Challenge | In the murder judgment below, what did the postmortem report conclude caused the woman's death?

Passage given |
☆ ☆ ☆ ☆ ☆

Uganda v Lubango (Criminal Session Case 127 of 2012) [2014] UGHCCRD 41 (6 January 2014) | Content Filtered | Esheria

Uganda v Lubango (Criminal Session Case 127 of 2012) [2014] UGHCCRD 41 (6 January 2014)

Full Case Text

### REPUBLIC OF UGANDA

### IN THE HIGH COURT OF UGANDA HOLDEN AT MBALE.

# CRIMINAL SESSION CASE 127 OF 2012

UGANDA :::::::::::::::::::::::::::::::::::::::::::::::::::::::::::::PROSECUTOR

### VS

#### LUBANGO ABRAHAM ::::::::::::::::::::::::::::::::::::::::::ACCUSED

# BEFORE HON. JUSTICE LAWRENCE GIDUDU

#### JUDGMENT.

Kakayi Prisicilla was found dead in her house on 7th November, 2011. Lubango Abraham, now accused, was arrested for her murder. He denied the charges hence this trial.

The prosecution case is that a day before her body was discovered, the deceased was planning a journey to Kenya as usual, in the company of the accused. The accused was at the deceased's house where he usually stays. The two were herbalists. They had planned to leave very early. The next day the deceased's sons found her house locked but the goat was still inside. In the afternoon, they decided to open the behind door only to find her dead. She suffered a fractured skull with the brain matter exposed. A postmortem report concluded she died of hemorrhagic shock due to excess bleeding. The accused who had spent a night in the same house was missing. Two days later, he was sighted in Lwakhakha trading centre and arrested after a chase.

The accused denied being in the deceased's house or village that day and night. It was his defence that on that day and night, he was with his sister in Mbale town helping her with shop keeping.

The following day the sister sent him to Lwakhakha trading center to shop for goods for sale. While there, he was ambushed by a mob that took him to the police without charges. He was detained. Shortly the police charged him with the murder of an old woman. He contends the charges were a frame up as revenge for the reports he had made about villagers who possessed illegal guns.

On an indictment for murder, the prosecution has the burden of proving the following essential ingredients of murder beyond reasonable doubt.

- I. Death of a person - II. Death must have been caused unlawfully - III. Death must have been caused with malice aforethought. - IV. The accused must have participated.

At the conclusion of the trial, both the prosecution and defence witnesses agree that Kakayi was murdered and is buried. The cause of her death was unlawful because she died of wounds inflicted upon her by assailants. The impact of the injuries caused her instant death. Dr. Bumba observed in the postmortem report thus:- " **The murderer had enough time to make a single precise strong hit, the deceased could have been asleep at the time of attack**"

This observation reveals that this was a premeditated attack. The force used was great. The target was the head. The impact caused the brain matter to pour out. The intention to kill is abundant. Malice aforethought was proved beyond reasonable doubt. The first three ingredients are proved beyond reasonable doubt.

The accused denied participation in the murder and set up an alibi.

The prosecution adduced the evidence of the deceased's sons such as Mafukimabi (PW1) and Makabuli (PW5) whose evidence is that the accused was in company of the deceased at her home in the morning and later in the evening. That the two spent a night in the same house as they usually did when going on a journey. Wakweyika (P4) a neighbour to the deceased also testified that he indeed saw and even talked to the accused in the deceased's home the day before she was found dead. The following morning the accused was not seen and it was at first presumed he had gone with the deceased to Kenya. Suspicion was raised when PW realized the deceased had not taken out the goat before going away as she usually does. It is then that he pushed the hind door which gave way only to find his mother murdered. The accused could not be traced until 2 days later when PW7 (Wafula Rashid) got a call to arrest him which he did after a chase. It was the evidence of PW7's that the accused ran into river Manafa and failed to cross to Kenya because of the depth of the water and the high current.

☆ ☆ ☆ ☆ ☆

Entries provided |
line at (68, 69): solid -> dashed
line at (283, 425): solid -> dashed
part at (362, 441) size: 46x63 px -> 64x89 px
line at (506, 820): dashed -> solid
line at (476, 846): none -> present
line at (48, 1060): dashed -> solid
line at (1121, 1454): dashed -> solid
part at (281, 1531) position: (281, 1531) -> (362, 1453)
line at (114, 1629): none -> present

☆ ☆ ☆ ☆ ☆

Answer | Hemorrhagic shock due to excess bleeding.